8 Replies to “Exercise: Staying Strong for Spring”

  1. Well, I had no idea that this post had so many comments. It must have been when my internet was down.
    Aimee, Best Girl, keep on exercising. It keeps us young.
    Curtiss Ann, you are one strong cookies even when you don’t feel like it.
    Lynde Cous, I’m so glad you’re visiting. Start that New Year’s exercise plan now, and after two weeks of exhaustion, you will feel better.
    Lydia, all of your advice is really good. So glad you lost weight. Would love to see your garden.
    Robin, you haven’t been posting on your blog as much, so it must be all that exercise you do in your regimen. You go, girl!
    Nan, thank you for the compliment on my garden. Wait til you see it this spring. I like your blog too.

  2. Well good grief. It seems to be the thing to be thinking about exercise!

    I find it interesting that you observed energetic older gardeners for lessons learned. I don’t have any such role models, but I certainly believe your conclusions.

    Since I am very goal-oriented I keep thinking that I need to be training for some “event.” A trainer told me one time that the “event” was my life. I try to keep that in perspective and think that all the hard work I’m putting in at the gym is to help me enjoy all the other parts of my life all the more.

    Thanks so much for pointing out that you wrote about fitness too. It helps to know I’m not alone out here!

    –Robin (Bumblebee)

  3. I have gardened enthusiastically for all my adult life. I haven’t always been in good shape. In fact, I allowed myself to get FAT. These numbers may not be exact with each event- but they are real close.

    Three years ago I looked at myself and asked, “Are you happy looking this way?” Nope.

    So I cut out eating late at night, every time I was frustrated and dropped 10 pounds immediately. By the end of two months, I had lost an other 15.

    I worked with a local nutritionist, who advised me on a toxic cleansing vitamin regimen specific to my needs. Dropped an other 10 pounds.
    I took up golf. Good bye to another 10 pounds.

    And then I started working out. Fitness Advantage is the best gym where I live. They are careful to hire people who know what they’re doing. So that’s where I joined. About once a year I get in a regimen with a personal trainer. I would trust anyone on staff to keep me safe. the rest of the time I work out on my own.

    My blood pressure went out of the danger zone to perfectly normal.

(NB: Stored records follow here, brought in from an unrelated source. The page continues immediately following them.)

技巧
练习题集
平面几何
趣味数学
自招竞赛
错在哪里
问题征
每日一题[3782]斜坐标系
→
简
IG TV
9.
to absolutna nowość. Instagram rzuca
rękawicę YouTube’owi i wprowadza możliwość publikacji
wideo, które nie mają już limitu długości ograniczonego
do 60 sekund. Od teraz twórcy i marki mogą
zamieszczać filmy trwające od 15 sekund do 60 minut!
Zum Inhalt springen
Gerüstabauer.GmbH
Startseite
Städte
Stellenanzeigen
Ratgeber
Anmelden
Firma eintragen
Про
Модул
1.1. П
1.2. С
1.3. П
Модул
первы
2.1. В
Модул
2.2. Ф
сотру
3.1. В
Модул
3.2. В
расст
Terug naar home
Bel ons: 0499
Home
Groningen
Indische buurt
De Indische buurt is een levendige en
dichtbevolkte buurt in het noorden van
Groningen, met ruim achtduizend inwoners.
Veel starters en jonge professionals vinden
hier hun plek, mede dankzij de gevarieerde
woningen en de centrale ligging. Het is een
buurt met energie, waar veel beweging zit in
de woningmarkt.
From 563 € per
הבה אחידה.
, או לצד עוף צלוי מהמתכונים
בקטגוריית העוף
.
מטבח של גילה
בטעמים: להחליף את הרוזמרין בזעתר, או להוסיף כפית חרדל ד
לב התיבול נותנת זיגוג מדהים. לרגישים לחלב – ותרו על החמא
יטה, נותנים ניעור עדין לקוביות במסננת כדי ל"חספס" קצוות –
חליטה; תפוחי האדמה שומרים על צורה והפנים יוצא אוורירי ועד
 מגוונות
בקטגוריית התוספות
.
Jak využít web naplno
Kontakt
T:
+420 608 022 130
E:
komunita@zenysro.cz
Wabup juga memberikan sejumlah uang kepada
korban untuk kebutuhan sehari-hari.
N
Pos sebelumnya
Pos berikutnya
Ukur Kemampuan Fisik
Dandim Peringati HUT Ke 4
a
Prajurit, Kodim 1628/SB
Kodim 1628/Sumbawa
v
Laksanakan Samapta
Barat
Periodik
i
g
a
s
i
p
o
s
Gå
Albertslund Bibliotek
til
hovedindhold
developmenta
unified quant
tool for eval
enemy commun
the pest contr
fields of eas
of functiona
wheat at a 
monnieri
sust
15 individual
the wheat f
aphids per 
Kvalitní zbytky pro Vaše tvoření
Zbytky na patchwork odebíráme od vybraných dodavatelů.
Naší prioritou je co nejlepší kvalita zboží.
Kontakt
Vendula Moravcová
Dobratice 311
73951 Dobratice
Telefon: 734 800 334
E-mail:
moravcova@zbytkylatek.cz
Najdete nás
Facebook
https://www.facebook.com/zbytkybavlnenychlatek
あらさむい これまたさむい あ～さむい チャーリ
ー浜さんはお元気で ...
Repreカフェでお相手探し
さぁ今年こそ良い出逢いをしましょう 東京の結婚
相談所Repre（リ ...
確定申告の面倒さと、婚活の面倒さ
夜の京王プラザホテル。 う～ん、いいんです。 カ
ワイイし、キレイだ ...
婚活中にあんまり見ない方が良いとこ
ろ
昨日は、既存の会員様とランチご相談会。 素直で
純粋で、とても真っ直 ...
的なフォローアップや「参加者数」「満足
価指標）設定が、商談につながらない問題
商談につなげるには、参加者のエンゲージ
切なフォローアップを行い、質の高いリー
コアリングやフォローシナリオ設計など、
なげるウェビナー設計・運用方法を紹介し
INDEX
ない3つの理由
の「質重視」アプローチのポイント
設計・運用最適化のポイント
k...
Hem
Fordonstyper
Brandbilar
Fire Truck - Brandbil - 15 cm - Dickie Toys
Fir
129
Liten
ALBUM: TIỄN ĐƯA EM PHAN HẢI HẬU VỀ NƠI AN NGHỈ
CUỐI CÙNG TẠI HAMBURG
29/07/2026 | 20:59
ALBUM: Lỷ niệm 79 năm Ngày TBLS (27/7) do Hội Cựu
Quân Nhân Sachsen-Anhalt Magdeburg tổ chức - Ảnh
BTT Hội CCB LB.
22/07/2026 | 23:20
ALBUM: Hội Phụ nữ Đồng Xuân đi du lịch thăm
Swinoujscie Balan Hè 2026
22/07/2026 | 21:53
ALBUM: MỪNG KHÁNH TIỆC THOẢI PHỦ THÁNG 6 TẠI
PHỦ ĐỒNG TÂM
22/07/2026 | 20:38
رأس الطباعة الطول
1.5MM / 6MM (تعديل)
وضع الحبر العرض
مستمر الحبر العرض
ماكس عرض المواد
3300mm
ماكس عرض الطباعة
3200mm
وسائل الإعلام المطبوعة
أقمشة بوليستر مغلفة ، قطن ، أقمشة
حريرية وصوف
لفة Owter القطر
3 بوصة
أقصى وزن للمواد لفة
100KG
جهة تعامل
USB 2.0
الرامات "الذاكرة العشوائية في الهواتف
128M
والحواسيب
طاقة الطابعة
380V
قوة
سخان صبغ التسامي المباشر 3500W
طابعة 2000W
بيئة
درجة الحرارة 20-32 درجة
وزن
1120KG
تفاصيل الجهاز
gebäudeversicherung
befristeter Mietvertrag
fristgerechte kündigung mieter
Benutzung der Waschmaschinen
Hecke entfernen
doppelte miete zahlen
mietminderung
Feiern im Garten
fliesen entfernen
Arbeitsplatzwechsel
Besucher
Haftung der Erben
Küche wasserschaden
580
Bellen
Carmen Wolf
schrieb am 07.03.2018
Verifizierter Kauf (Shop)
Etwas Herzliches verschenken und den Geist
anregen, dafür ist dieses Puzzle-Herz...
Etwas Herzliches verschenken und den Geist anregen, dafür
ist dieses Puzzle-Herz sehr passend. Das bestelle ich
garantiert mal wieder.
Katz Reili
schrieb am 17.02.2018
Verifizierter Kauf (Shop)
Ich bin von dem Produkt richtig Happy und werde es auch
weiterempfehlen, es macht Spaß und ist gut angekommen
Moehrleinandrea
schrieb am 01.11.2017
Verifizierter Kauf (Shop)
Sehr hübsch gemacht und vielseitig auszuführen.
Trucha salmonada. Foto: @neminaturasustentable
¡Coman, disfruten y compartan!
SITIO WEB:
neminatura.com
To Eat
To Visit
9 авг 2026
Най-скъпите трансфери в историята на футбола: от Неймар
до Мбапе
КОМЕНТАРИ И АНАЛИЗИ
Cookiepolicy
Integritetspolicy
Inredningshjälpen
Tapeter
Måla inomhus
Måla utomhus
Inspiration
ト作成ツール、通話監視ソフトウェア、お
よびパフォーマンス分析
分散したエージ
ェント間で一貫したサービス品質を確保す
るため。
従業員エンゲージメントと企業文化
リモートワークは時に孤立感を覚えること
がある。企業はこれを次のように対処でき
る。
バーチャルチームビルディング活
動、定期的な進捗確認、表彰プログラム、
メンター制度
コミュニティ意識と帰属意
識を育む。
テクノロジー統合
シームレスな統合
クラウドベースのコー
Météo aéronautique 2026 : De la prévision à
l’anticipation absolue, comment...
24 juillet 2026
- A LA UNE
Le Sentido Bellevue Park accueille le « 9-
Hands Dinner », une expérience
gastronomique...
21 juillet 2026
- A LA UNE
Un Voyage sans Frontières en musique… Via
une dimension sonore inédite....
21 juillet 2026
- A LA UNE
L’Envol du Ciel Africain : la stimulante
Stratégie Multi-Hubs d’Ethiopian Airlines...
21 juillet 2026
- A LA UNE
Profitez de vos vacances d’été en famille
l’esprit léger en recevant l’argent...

    And my garden looks great.

  4. I know that I absolutely cannot keep up with my mother. She can out dig, out plant, and outlast me ANY day in the garden! So let’s hope those genetics hurry and kick in! (Otherwise I will have to start exercising.)

  5. I know I have be good little boy and watch what I eat If I want to maintain my weight. It is difficult at times to eat right and not eat to much or the wrong things, which I have done on thanksgiving. We won’t mention the pies.

  6. I think it is both genetics and lifestyle. Thanks for the encouragement to healthy living. You help me believe I can do more than I think I can– and help me see all the good stuff I’m already doing! Except not the green tea, ewwew! I do love the roobios, though!

    Hugs,
    CurtissAnn

  7. I hate, hate, hate the idea of exercise at the beginning of the Christmas season. But, even more than that, I will hate having to work off the additional 10 lbs. I’ll gain during the next 4 weeks of sweets, eats and treats. What I have a hard time with is skipping food rewards during stressful times. You know, like when you have a deadline that you sleep, breathe and eat (and eat and eat). This summer I became very attached to my morning Frappacino at Star Bucks, Even when I said the magic justifier, “Light”, I knew it would creep up on me later. So, now I have to start back on the treadmill and go back to green tea…I am not fond of the muffin top look.